Saved entries
######
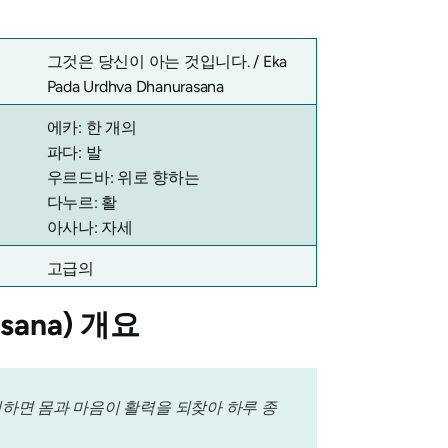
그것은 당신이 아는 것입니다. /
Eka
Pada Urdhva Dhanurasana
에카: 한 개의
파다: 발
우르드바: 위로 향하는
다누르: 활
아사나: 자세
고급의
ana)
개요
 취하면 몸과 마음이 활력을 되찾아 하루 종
######
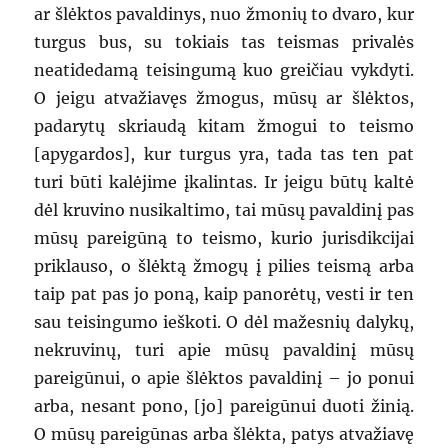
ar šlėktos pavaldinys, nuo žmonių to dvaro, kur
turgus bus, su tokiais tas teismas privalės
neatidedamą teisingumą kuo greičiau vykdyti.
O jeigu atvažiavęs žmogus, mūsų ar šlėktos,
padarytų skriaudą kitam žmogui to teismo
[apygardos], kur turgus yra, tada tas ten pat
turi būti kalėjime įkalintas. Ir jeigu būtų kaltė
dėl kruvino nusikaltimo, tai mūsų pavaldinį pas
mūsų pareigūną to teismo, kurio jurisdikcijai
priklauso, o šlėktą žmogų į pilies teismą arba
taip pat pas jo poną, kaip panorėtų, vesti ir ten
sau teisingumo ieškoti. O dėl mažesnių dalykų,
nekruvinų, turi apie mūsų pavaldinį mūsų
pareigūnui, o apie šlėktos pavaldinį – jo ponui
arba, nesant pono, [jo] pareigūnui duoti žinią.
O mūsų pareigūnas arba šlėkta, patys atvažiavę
######
▶ Assignment
Your answer must be the lines above from the one containing "ar šlėktos pavaldinys, nuo" to the one containing "priklauso, o šlėktą", both included, restated word for word.

▶ Answer to the problem
ar šlėktos pavaldinys, nuo žmonių to dvaro, kur
turgus bus, su tokiais tas teismas privalės
neatidedamą teisingumą kuo greičiau vykdyti.
O jeigu atvažiavęs žmogus, mūsų ar šlėktos,
padarytų skriaudą kitam žmogui to teismo
[apygardos], kur turgus yra, tada tas ten pat
turi būti kalėjime įkalintas. Ir jeigu būtų kaltė
dėl kruvino nusikaltimo, tai mūsų pavaldinį pas
mūsų pareigūną to teismo, kurio jurisdikcijai
priklauso, o šlėktą žmogų į pilies teismą arba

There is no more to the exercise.